Which of the following is true: Emergency rooms are the most expensive venues for primary care — or ERs are the least expensive venues for primary care? Arguably, both answers are correct, providing a powerful example of why health care finance and resource allocation in America are so irrational.

Recall that the U.S. military allegedly paid $2,228 for a monkey wrench around 1980 (roughly $6,600 in 2017 dollars). In contrast, you can buy monkey wrenches at Wal-Mart today for between $5 and $30. So, depending on who writes the check, a monkey wrench can be either the most expensive or least expensive tool in your shed.

Rural hospitals tend to use more skilled nursing facility versus home health care services, leading to higher healthcare costs

From RevCycleIntelligence:

Despite receiving similar post-acute care services overall, rural hospital patients tend to undergo more skilled nursing facility treatment than home health care versus urban hospital patients, contributing to higher healthcare costs, according to recent research in the American Journal of Accountable Care.

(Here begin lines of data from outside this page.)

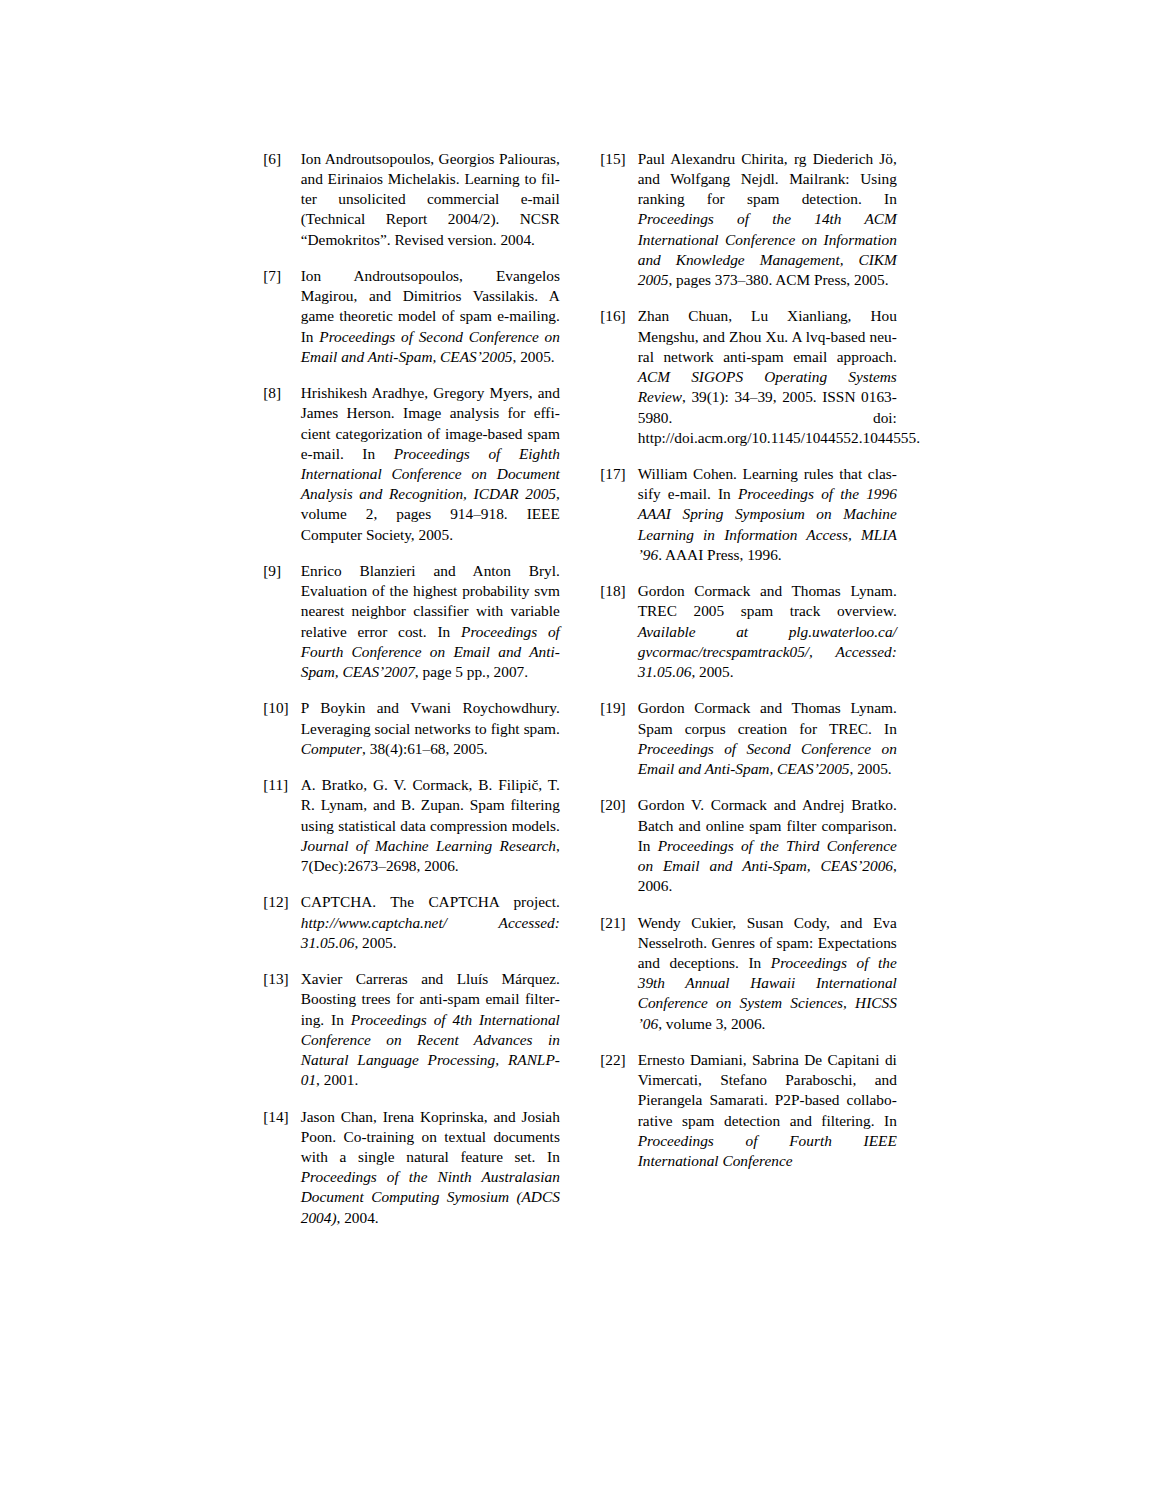[6] Ion Androutsopoulos, Georgios Paliouras, and Eirinaios Michelakis. Learning to filter unsolicited commercial e-mail (Technical Report 2004/2). NCSR “Demokritos”. Revised version. 2004.
[7] Ion Androutsopoulos, Evangelos Magirou, and Dimitrios Vassilakis. A game theoretic model of spam e-mailing. In Proceedings of Second Conference on Email and Anti-Spam, CEAS’2005, 2005.
[8] Hrishikesh Aradhye, Gregory Myers, and James Herson. Image analysis for efficient categorization of image-based spam e-mail. In Proceedings of Eighth International Conference on Document Analysis and Recognition, ICDAR 2005, volume 2, pages 914–918. IEEE Computer Society, 2005.
[9] Enrico Blanzieri and Anton Bryl. Evaluation of the highest probability svm nearest neighbor classifier with variable relative error cost. In Proceedings of Fourth Conference on Email and Anti-Spam, CEAS’2007, page 5 pp., 2007.
[10] P Boykin and Vwani Roychowdhury. Leveraging social networks to fight spam. Computer, 38(4):61–68, 2005.
[11] A. Bratko, G. V. Cormack, B. Filipič, T. R. Lynam, and B. Zupan. Spam filtering using statistical data compression models. Journal of Machine Learning Research, 7(Dec):2673–2698, 2006.
[12] CAPTCHA. The CAPTCHA project. http://www.captcha.net/ Accessed: 31.05.06, 2005.
[13] Xavier Carreras and Lluís Márquez. Boosting trees for anti-spam email filtering. In Proceedings of 4th International Conference on Recent Advances in Natural Language Processing, RANLP-01, 2001.
[14] Jason Chan, Irena Koprinska, and Josiah Poon. Co-training on textual documents with a single natural feature set. In Proceedings of the Ninth Australasian Document Computing Symosium (ADCS 2004), 2004.
[15] Paul Alexandru Chirita, rg Diederich Jö, and Wolfgang Nejdl. Mailrank: Using ranking for spam detection. In Proceedings of the 14th ACM International Conference on Information and Knowledge Management, CIKM 2005, pages 373–380. ACM Press, 2005.
[16] Zhan Chuan, Lu Xianliang, Hou Mengshu, and Zhou Xu. A lvq-based neural network anti-spam email approach. ACM SIGOPS Operating Systems Review, 39(1): 34–39, 2005. ISSN 0163-5980. doi: http://doi.acm.org/10.1145/1044552.1044555.
[17] William Cohen. Learning rules that classify e-mail. In Proceedings of the 1996 AAAI Spring Symposium on Machine Learning in Information Access, MLIA ’96. AAAI Press, 1996.
[18] Gordon Cormack and Thomas Lynam. TREC 2005 spam track overview. Available at plg.uwaterloo.ca/ gvcormac/trecspamtrack05/, Accessed: 31.05.06, 2005.
[19] Gordon Cormack and Thomas Lynam. Spam corpus creation for TREC. In Proceedings of Second Conference on Email and Anti-Spam, CEAS’2005, 2005.
[20] Gordon V. Cormack and Andrej Bratko. Batch and online spam filter comparison. In Proceedings of the Third Conference on Email and Anti-Spam, CEAS’2006, 2006.
[21] Wendy Cukier, Susan Cody, and Eva Nesselroth. Genres of spam: Expectations and deceptions. In Proceedings of the 39th Annual Hawaii International Conference on System Sciences, HICSS ’06, volume 3, 2006.
[22] Ernesto Damiani, Sabrina De Capitani di Vimercati, Stefano Paraboschi, and Pierangela Samarati. P2P-based collaborative spam detection and filtering. In Proceedings of Fourth IEEE International Conference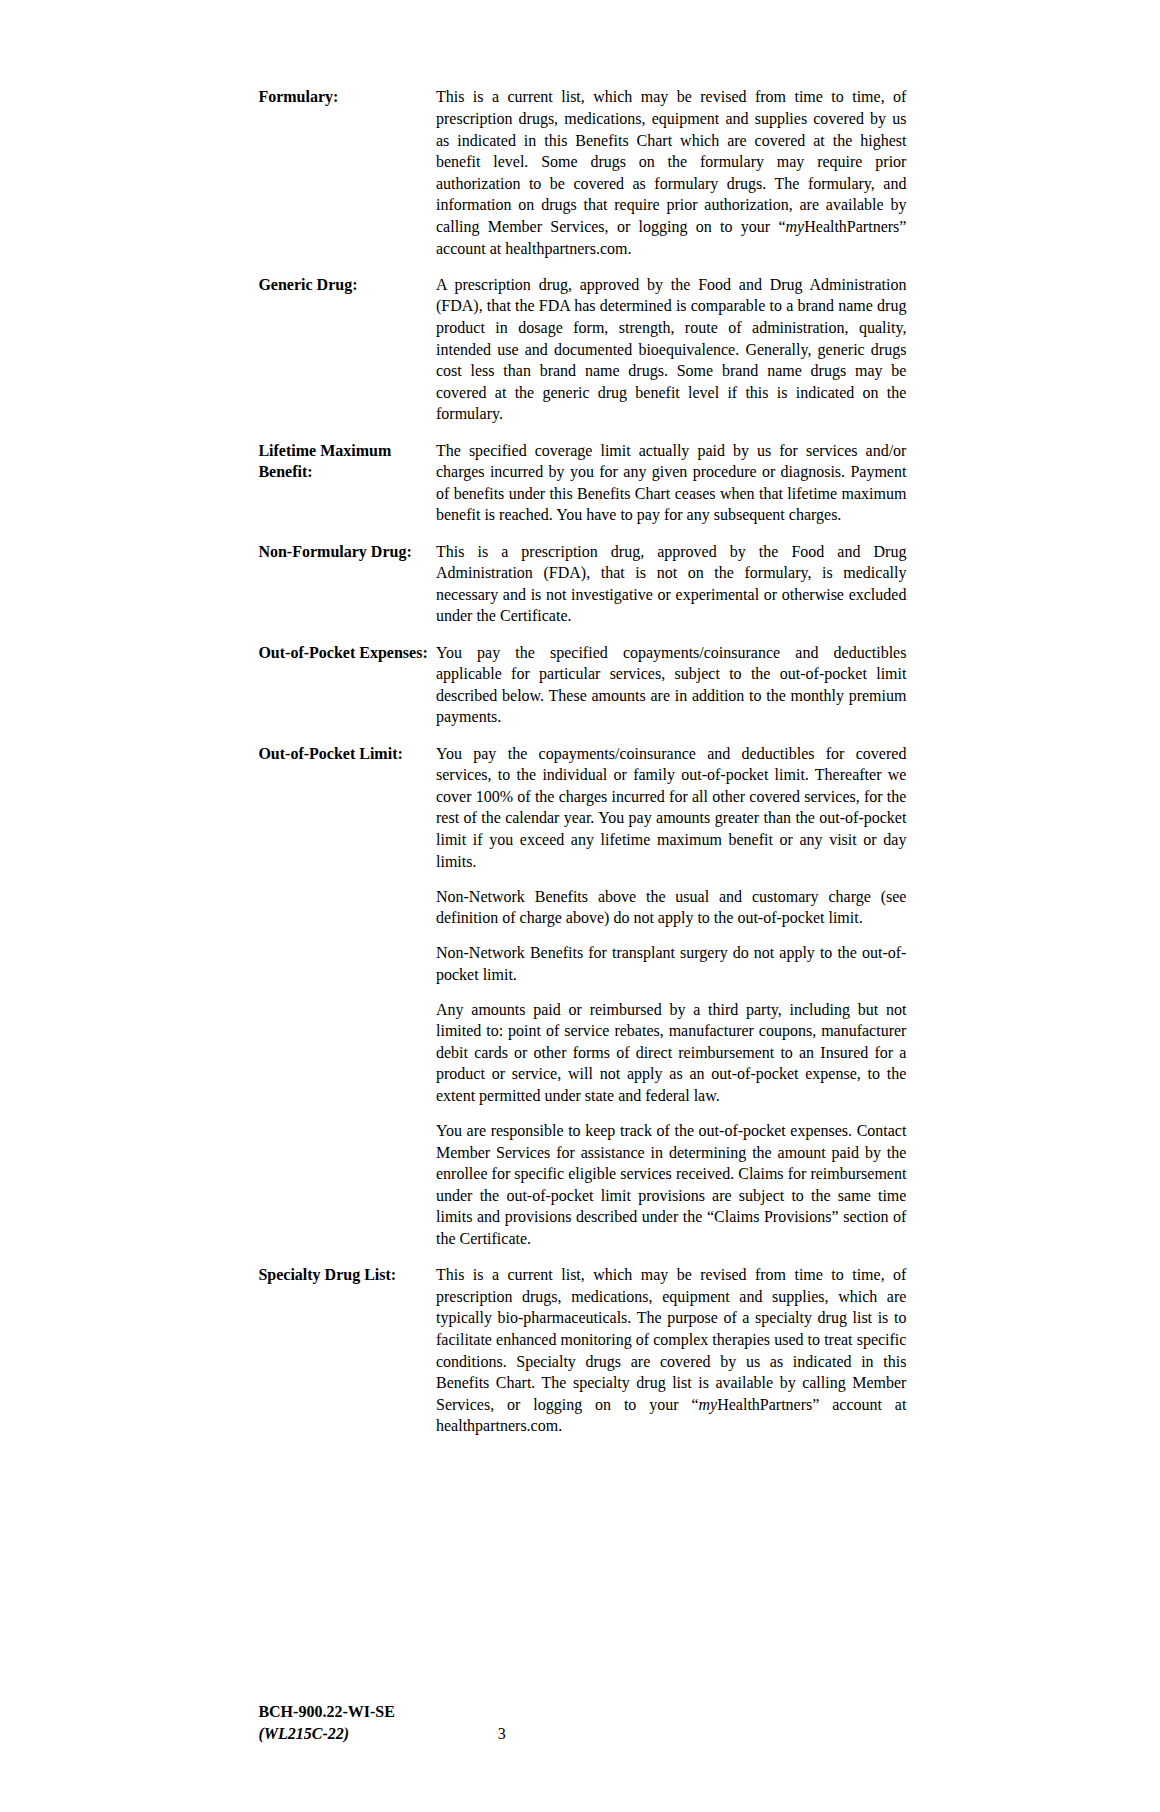| Formulary: | This is a current list, which may be revised from time to time, of prescription drugs, medications, equipment and supplies covered by us as indicated in this Benefits Chart which are covered at the highest benefit level. Some drugs on the formulary may require prior authorization to be covered as formulary drugs. The formulary, and information on drugs that require prior authorization, are available by calling Member Services, or logging on to your “ my HealthPartners” account at healthpartners.com. |
| Generic Drug: | A prescription drug, approved by the Food and Drug Administration (FDA), that the FDA has determined is comparable to a brand name drug product in dosage form, strength, route of administration, quality, intended use and documented bioequivalence. Generally, generic drugs cost less than brand name drugs. Some brand name drugs may be covered at the generic drug benefit level if this is indicated on the formulary. |
| Lifetime Maximum Benefit: | The specified coverage limit actually paid by us for services and/or charges incurred by you for any given procedure or diagnosis. Payment of benefits under this Benefits Chart ceases when that lifetime maximum benefit is reached. You have to pay for any subsequent charges. |
| Non-Formulary Drug: | This is a prescription drug, approved by the Food and Drug Administration (FDA), that is not on the formulary, is medically necessary and is not investigative or experimental or otherwise excluded under the Certificate. |
| Out-of-Pocket Expenses: | You pay the specified copayments/coinsurance and deductibles applicable for particular services, subject to the out-of-pocket limit described below. These amounts are in addition to the monthly premium payments. |
| Out-of-Pocket Limit: | You pay the copayments/coinsurance and deductibles for covered services, to the individual or family out-of-pocket limit. Thereafter we cover 100% of the charges incurred for all other covered services, for the rest of the calendar year. You pay amounts greater than the out-of-pocket limit if you exceed any lifetime maximum benefit or any visit or day limits. Non-Network Benefits above the usual and customary charge (see definition of charge above) do not apply to the out-of-pocket limit. Non-Network Benefits for transplant surgery do not apply to the out-of-pocket limit. Any amounts paid or reimbursed by a third party, including but not limited to: point of service rebates, manufacturer coupons, manufacturer debit cards or other forms of direct reimbursement to an Insured for a product or service, will not apply as an out-of-pocket expense, to the extent permitted under state and federal law. You are responsible to keep track of the out-of-pocket expenses. Contact Member Services for assistance in determining the amount paid by the enrollee for specific eligible services received. Claims for reimbursement under the out-of-pocket limit provisions are subject to the same time limits and provisions described under the “Claims Provisions” section of the Certificate. |
| Specialty Drug List: | This is a current list, which may be revised from time to time, of prescription drugs, medications, equipment and supplies, which are typically bio-pharmaceuticals. The purpose of a specialty drug list is to facilitate enhanced monitoring of complex therapies used to treat specific conditions. Specialty drugs are covered by us as indicated in this Benefits Chart. The specialty drug list is available by calling Member Services, or logging on to your “ my HealthPartners” account at healthpartners.com. |
BCH-900.22-WI-SE
(WL215C-22) 3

With increased skilled nursing facility use, healthcare costs rise. The average cost of a skilled nursing facility stay is $11,357 versus just $2,720 for a home health care episode, the study stated, citing a March 2015 Medicare Payment Advisory Commission (MedPAC) report.

Colorado-based researchers examined the 2012 National Inpatient Sample from the Health Care Cost and Utilization Project to determine how post-acute care utilization and Medicare spending varies by geographic region.

The data revealed that post-acute care utilization was similar among patients discharged from rural versus urban hospitals. Rural hospital patients were only slightly less likely to receive post-acute care with an odds ratio of 0.95.